* VORLIEGENDER TEXT *
══════════════════════════════
Abendmahlsgottesdienst am Karfreitag, 29. März 2002

 

Lieder:

Herr, stärke mich, dein Leiden zu bedenken...91, 1-7

Herzliebster Jesu...81, 1-7

Ich grüße dich am Kreuzesstamm...90, 1

Wenn ich einmal soll scheiden...84, 9+10

 

Psalm 51

 

Lesung: Johannes 19, 1-16a

 

 

 

 

Ich lese den Predigttext, Johannes 19 Vers 16b - 30, die Fortsetzung der eben gehörten Lesung:

 

Sie nahmen ihn  aber,

und er trug sein Kreuz und ging hinaus zur Stätte, die da heißt Schädelstätte, auf hebräisch Golgatha.

Dort kreuzigten sie ihn und mit ihm zwei andere zu beiden Seiten, Jesus aber in der Mitte.

Pilatus aber schrieb eine Aufschrift und setzte sie auf das Kreuz; und es war geschrieben: Jesus von Nazareth, der König der Juden.

Diese Aufschrift lasen viele Juden, denn  die Stätte, wo Jesus gekreuzigt wurde, war  nahe bei der Stadt. Und es war geschrieben in hebräischer, lateinischer und griechischer Sprache.

Da sprachen die Hohenpriester der Juden zu Pilatus: Schreib nicht: Der König der Juden, sondern daß er gesagt hat: Ich bin der König der Juden.

Pilatus antwortete: was ich geschrieben habe, das habe ich geschrieben.

 

 

Als aber die Soldaten Jesus gekreuzigt hatten, nahmen sie seine Kleider und machten vier Teile, für jeden Soldaten einen Teil, dazu auch das Gewand. Das war aber ungenäht, von oben an gewebt in einem Stück.
══════════════════════════════
* AUFGABE A *
Kopiere die Datenzeilen wortgetreu, vom Anfang der Datenzeilen bis einschließlich der Zeile mit „[v(-5.57, 45.29) *“. Die Bilder lässt du in deiner Antwort weg.

* Datensätze *
══════════════════════════════
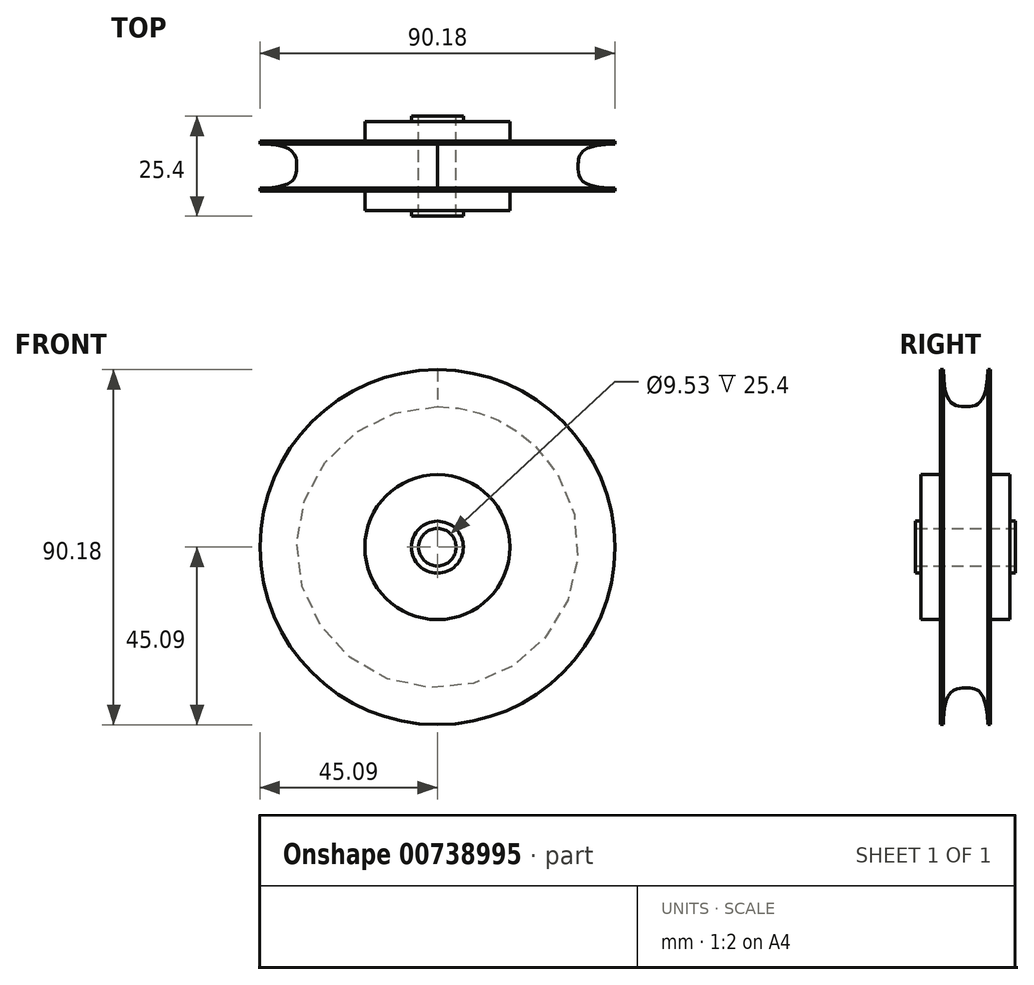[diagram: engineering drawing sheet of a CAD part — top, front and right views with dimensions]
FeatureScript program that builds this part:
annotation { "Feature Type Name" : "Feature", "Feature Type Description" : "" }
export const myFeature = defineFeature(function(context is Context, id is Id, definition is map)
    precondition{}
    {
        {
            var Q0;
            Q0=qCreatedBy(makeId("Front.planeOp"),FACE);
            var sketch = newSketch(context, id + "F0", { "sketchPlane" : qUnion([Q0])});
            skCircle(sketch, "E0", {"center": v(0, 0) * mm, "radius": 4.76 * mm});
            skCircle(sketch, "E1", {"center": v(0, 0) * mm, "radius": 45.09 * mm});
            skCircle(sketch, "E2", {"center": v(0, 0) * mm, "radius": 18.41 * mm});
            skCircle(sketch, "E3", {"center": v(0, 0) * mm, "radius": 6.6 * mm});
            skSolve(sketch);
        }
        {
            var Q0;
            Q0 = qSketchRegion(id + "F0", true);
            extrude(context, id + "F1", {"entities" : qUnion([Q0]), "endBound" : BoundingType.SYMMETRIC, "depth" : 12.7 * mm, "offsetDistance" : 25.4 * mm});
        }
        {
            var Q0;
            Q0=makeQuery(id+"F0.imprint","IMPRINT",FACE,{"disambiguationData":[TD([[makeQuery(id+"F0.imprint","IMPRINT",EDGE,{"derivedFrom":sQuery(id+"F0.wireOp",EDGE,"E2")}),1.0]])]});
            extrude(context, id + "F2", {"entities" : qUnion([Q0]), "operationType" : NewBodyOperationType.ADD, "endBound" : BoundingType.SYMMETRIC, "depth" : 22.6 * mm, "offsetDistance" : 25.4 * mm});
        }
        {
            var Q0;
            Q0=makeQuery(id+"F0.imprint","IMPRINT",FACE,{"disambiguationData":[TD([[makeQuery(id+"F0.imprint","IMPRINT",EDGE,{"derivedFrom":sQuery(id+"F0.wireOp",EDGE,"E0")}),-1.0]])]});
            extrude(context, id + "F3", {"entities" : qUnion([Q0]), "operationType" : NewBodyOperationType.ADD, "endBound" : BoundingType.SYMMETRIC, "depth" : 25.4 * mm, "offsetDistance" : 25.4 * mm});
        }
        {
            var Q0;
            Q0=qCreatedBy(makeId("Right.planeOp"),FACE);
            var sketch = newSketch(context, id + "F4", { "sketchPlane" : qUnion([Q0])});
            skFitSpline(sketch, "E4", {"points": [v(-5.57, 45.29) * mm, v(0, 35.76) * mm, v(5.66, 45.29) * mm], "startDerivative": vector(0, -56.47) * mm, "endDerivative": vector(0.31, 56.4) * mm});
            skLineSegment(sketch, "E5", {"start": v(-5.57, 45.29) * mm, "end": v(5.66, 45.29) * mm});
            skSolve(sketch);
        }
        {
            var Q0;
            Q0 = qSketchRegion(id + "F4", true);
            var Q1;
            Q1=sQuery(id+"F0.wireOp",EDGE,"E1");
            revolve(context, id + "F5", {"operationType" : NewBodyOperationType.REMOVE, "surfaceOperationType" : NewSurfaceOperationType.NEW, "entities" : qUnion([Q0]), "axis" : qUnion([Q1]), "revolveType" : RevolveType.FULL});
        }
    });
══════════════════════════════
* AUFGABE B *
Führe die Karfreitagspredigt im Anschluss an ihren letzten Satz weiter.

* RICHTIGE ANTWORT A *
[diagram: engineering drawing sheet of a CAD part — top, front and right views with dimensions]
FeatureScript program that builds this part:
annotation { "Feature Type Name" : "Feature", "Feature Type Description" : "" }
export const myFeature = defineFeature(function(context is Context, id is Id, definition is map)
    precondition{}
    {
        {
            var Q0;
            Q0=qCreatedBy(makeId("Front.planeOp"),FACE);
            var sketch = newSketch(context, id + "F0", { "sketchPlane" : qUnion([Q0])});
            skCircle(sketch, "E0", {"center": v(0, 0) * mm, "radius": 4.76 * mm});
            skCircle(sketch, "E1", {"center": v(0, 0) * mm, "radius": 45.09 * mm});
            skCircle(sketch, "E2", {"center": v(0, 0) * mm, "radius": 18.41 * mm});
            skCircle(sketch, "E3", {"center": v(0, 0) * mm, "radius": 6.6 * mm});
            skSolve(sketch);
        }
        {
            var Q0;
            Q0 = qSketchRegion(id + "F0", true);
            extrude(context, id + "F1", {"entities" : qUnion([Q0]), "endBound" : BoundingType.SYMMETRIC, "depth" : 12.7 * mm, "offsetDistance" : 25.4 * mm});
        }
        {
            var Q0;
            Q0=makeQuery(id+"F0.imprint","IMPRINT",FACE,{"disambiguationData":[TD([[makeQuery(id+"F0.imprint","IMPRINT",EDGE,{"derivedFrom":sQuery(id+"F0.wireOp",EDGE,"E2")}),1.0]])]});
            extrude(context, id + "F2", {"entities" : qUnion([Q0]), "operationType" : NewBodyOperationType.ADD, "endBound" : BoundingType.SYMMETRIC, "depth" : 22.6 * mm, "offsetDistance" : 25.4 * mm});
        }
        {
            var Q0;
            Q0=makeQuery(id+"F0.imprint","IMPRINT",FACE,{"disambiguationData":[TD([[makeQuery(id+"F0.imprint","IMPRINT",EDGE,{"derivedFrom":sQuery(id+"F0.wireOp",EDGE,"E0")}),-1.0]])]});
            extrude(context, id + "F3", {"entities" : qUnion([Q0]), "operationType" : NewBodyOperationType.ADD, "endBound" : BoundingType.SYMMETRIC, "depth" : 25.4 * mm, "offsetDistance" : 25.4 * mm});
        }
        {
            var Q0;
            Q0=qCreatedBy(makeId("Right.planeOp"),FACE);
            var sketch = newSketch(context, id + "F4", { "sketchPlane" : qUnion([Q0])});
            skFitSpline(sketch, "E4", {"points": [v(-5.57, 45.29) * mm, v(0, 35.76) * mm, v(5.66, 45.29) * mm], "startDerivative": vector(0, -56.47) * mm, "endDerivative": vector(0.31, 56.4) * mm});

* RICHTIGE ANTWORT B *
Da sprachen sie untereinander: Laßt uns das nicht zerteilen, sondern darum losen, wem es gehören soll. So sollte die Schrift erfüllt werden, die sagt (Psalm 22, 19):“Sie haben meine Kleider unter sich geteilt und haben über mein Gewand das Los geworfen.“ Das taten die Soldaten.

 

 

Es standen aber bei dem Kreuz Jesu seine Mutter und seiner Mutter Schwester, Maria, die Frau des Klopas, und Maria von Magdala.

Als nun Jesus seine Mutter sah und bei ihr den Jünger, den er liebhatte, spricht er zu seiner Mutter: Frau, siehe, das ist dein Sohn!

Danach spricht er zu dem Jünger: Siehe, das ist deine Mutter! Und von der Stunde an nahm sie der Jünger zu sich.

 

 

2

 

 

Danach, als Jesus wußte, daß schon alles vollbracht war, spricht er, damit die Schrift erfüllt würde: Mich dürstet.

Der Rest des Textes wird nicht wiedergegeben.